# Metal storage



## Omnimill (Oct 18, 2010)

I've just got a couple of metres of 90mm plastic pipe and wondered about using it as part of a small metal storage rack. I've seen others using something similar but I'm wondering what would be a good length to trim the pipe to? Have any of you guys made up something like this and what size did you end up with?

Vic.


----------



## Blogwitch (Oct 18, 2010)

Vic, 

I don't use the pipe, but I do use platic guttering and it's associated brackets.

I made mine 1 metre long because that is what a lot of metal modelling lengths come in, and if I cut any up, I try to cut them to that length.

I think that if I had made them any longer, the amount of metal that could be stored on them would start to stress the plastic brackets too much, as it is, I find that is just what is right for me.


Bogs


----------



## don-tucker (Oct 18, 2010)

Exactly how i do it Bogs,I have made some shorter racks for the 12" long stuff,a bit like cutlery trays with one end missing.
Don


----------



## Omnimill (Oct 18, 2010)

Thanks guys, I'll give it some more thought. Most of my stock tends to be fairly short stuff.

Vic.


----------



## Chazz (Oct 18, 2010)

I got some 4" & 6" Black PVC Drain Pipe I cut to 24" lengths and made a sort of wine rack.

Cheers,
Chazz


----------



## deverett (Oct 18, 2010)

From an early posting of mine:



			
				steamdave  said:
			
		

> Here's how I store some of my material:
> 
> 
> 
> ...



Dave
The Emerald Isle


----------



## Philjoe5 (Oct 18, 2010)

I snagged this old shoe rack at a flea market and I like it. You can gaze out over your whole inventory in one glance. 
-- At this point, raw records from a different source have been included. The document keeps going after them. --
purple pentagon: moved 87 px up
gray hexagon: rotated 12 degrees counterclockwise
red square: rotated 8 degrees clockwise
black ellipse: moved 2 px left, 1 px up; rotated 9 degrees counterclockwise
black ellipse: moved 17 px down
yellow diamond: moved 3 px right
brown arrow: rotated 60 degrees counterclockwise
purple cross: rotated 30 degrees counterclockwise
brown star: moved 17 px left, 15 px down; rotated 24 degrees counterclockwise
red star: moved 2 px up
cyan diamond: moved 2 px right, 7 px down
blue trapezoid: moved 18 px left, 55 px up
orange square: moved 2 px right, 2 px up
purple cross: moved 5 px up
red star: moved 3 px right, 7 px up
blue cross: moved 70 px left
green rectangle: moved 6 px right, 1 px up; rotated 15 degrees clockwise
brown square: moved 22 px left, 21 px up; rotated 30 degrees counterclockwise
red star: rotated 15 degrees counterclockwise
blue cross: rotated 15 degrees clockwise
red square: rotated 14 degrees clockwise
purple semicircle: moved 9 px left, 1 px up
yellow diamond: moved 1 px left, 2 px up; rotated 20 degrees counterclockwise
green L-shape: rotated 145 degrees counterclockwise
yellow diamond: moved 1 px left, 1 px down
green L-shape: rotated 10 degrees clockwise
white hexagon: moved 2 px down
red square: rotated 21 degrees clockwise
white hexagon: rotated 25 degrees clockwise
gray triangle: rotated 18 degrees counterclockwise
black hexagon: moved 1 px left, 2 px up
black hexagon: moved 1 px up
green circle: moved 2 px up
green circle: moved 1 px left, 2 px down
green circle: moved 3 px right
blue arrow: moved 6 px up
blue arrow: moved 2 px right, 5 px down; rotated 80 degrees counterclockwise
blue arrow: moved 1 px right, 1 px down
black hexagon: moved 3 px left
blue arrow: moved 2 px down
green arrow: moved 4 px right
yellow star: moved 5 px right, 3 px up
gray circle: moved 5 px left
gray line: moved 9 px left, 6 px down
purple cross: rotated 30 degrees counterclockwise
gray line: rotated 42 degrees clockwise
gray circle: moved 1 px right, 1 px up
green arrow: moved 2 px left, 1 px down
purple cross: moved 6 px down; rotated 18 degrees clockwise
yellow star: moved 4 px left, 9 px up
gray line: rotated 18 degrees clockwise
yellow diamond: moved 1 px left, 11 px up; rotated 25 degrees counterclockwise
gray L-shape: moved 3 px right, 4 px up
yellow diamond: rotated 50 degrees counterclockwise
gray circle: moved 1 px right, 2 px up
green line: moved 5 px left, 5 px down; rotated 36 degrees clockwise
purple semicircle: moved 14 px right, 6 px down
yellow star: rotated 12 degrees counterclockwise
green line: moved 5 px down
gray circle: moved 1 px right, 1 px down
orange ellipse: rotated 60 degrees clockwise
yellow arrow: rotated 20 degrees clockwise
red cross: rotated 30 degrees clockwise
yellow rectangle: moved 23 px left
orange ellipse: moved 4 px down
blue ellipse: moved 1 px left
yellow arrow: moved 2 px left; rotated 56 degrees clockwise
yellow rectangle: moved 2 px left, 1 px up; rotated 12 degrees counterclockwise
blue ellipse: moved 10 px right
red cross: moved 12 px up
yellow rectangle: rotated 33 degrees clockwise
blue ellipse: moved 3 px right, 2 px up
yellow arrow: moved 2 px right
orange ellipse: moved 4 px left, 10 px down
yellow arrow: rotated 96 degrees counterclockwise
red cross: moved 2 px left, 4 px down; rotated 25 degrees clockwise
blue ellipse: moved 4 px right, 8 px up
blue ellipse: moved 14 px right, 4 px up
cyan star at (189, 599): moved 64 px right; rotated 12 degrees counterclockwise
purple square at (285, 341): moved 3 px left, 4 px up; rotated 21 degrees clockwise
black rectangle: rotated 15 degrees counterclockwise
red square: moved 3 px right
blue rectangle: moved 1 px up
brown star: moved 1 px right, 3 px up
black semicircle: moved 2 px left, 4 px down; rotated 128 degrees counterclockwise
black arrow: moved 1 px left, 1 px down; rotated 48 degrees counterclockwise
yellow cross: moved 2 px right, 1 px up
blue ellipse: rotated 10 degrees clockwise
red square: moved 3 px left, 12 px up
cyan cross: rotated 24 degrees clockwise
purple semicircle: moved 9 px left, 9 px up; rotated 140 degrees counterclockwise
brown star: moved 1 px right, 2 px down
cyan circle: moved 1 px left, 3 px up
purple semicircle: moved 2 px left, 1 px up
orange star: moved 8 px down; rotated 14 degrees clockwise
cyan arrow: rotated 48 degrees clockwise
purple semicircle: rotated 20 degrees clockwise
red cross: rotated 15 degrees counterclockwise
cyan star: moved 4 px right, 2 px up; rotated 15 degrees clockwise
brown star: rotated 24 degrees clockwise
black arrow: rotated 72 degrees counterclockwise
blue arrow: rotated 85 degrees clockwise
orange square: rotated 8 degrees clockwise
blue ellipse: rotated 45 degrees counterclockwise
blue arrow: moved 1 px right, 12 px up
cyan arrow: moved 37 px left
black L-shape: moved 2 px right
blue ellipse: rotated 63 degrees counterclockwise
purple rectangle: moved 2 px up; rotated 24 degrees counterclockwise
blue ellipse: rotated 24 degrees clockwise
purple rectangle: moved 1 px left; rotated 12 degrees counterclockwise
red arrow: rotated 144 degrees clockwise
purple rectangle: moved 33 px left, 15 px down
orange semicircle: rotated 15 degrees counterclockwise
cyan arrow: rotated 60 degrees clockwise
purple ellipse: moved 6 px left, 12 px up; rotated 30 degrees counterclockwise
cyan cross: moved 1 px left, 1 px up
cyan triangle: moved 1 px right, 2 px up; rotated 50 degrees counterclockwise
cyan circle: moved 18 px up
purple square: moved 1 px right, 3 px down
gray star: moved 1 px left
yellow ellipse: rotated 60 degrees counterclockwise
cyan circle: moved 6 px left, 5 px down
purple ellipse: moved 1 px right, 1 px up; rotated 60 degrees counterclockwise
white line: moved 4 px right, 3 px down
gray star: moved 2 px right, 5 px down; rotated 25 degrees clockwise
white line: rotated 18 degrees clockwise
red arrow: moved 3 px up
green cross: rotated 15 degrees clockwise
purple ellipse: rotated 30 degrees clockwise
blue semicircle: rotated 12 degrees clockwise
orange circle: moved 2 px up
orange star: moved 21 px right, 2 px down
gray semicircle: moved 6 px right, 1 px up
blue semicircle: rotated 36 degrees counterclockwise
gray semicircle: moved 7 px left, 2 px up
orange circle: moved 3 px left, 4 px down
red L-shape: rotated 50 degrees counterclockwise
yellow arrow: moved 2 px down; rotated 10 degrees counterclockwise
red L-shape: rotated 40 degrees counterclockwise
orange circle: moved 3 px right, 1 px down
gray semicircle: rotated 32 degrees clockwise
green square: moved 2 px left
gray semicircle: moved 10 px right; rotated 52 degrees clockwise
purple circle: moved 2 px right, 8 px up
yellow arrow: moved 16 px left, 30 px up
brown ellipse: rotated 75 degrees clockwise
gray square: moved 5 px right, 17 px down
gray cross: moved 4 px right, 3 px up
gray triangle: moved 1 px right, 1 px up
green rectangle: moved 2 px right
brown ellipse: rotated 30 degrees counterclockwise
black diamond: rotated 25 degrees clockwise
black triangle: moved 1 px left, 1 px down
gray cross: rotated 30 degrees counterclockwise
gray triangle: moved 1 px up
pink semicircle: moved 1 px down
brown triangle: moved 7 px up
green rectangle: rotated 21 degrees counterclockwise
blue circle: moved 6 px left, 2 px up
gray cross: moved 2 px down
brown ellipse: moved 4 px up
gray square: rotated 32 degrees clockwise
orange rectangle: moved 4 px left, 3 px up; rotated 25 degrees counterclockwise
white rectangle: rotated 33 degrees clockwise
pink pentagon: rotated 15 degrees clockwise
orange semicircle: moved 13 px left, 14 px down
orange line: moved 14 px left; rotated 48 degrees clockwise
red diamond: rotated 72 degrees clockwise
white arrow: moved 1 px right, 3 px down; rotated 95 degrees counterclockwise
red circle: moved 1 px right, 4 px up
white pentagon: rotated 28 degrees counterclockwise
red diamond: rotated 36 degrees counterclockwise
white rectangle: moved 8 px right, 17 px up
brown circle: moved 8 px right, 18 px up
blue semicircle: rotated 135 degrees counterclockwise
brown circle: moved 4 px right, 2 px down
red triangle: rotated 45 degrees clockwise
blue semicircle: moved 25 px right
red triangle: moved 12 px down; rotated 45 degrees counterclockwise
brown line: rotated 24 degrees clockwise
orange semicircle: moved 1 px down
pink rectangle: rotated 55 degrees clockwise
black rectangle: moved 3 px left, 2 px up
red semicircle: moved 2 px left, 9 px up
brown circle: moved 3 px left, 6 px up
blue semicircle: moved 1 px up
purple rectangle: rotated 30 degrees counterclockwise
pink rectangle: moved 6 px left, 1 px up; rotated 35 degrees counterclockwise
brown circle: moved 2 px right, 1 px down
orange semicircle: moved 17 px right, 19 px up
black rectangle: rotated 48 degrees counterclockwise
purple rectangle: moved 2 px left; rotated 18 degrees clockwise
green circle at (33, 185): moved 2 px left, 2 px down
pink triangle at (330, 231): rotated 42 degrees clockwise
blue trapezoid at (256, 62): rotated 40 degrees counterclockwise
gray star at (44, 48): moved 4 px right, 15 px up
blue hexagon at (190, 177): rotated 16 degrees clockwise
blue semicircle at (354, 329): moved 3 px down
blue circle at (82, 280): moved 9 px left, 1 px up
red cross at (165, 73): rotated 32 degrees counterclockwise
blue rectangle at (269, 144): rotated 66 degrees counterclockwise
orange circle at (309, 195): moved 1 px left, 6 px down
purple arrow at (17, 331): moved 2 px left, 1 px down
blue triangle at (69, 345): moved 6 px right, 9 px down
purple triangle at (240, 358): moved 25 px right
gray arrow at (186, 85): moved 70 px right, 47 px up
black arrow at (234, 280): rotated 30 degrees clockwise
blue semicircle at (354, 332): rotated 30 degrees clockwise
I also use 3 foot tubes for some of my larger diameter (more than 1/2") stock.

Cheers,
Phil


----------



## rklopp (Oct 19, 2010)

I made a rack something like SteamDave's set of vertical orange tubes, except I used cardboard mailing tubes in which metal stock is shipped. I cut the tubes with my chop saw. I hot-melt glued the tubes to each other and then vertically to an MDF base trimmed to match the tangent outline of the tubes. I put casters on the bottom so I can roll the thing around.


----------



## Omnimill (Oct 27, 2010)

Thanks a lot for the pictures guys! Given me some more ideas.

Vic.


----------